• [Problem details]:
Find the lines of the material below that include the string "确保重大活动和特殊敏感时期社会稳定局面", then copy each one.

• [Dataset]:

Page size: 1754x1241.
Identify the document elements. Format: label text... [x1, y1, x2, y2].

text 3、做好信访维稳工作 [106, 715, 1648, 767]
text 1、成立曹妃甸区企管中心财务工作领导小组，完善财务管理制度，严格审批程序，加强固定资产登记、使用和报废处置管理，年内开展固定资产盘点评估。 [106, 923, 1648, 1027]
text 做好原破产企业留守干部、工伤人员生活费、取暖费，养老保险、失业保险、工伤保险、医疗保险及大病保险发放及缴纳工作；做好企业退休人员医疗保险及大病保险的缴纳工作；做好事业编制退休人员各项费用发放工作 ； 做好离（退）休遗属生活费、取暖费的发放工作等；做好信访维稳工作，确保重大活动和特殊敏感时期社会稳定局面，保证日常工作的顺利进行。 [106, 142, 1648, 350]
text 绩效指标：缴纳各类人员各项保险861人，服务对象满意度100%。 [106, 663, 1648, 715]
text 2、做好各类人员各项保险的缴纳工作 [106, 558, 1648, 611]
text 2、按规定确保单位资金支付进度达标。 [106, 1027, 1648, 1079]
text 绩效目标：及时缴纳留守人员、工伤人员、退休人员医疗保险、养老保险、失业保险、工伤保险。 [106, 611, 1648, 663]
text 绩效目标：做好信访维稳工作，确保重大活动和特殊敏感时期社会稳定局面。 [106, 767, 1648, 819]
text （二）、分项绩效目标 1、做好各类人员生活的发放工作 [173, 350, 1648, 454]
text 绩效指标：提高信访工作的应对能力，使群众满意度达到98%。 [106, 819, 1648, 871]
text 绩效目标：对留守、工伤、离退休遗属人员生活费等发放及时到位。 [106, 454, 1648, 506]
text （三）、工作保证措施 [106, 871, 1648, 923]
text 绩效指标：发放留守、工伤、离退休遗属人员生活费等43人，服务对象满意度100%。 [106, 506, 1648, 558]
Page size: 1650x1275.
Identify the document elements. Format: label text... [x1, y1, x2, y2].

• [Result of the exercise]:
text 做好原破产企业留守干部、工伤人员生活费、取暖费，养老保险、失业保险、工伤保险、医疗保险及大病保险发放及缴纳工作；做好企业退休人员医疗保险及大病保险的缴纳工作；做好事业编制退休人员各项费用发放工作 ； 做好离（退）休遗属生活费、取暖费的发放工作等；做好信访维稳工作，确保重大活动和特殊敏感时期社会稳定局面，保证日常工作的顺利进行。 [106, 142, 1648, 350]
text 绩效目标：做好信访维稳工作，确保重大活动和特殊敏感时期社会稳定局面。 [106, 767, 1648, 819]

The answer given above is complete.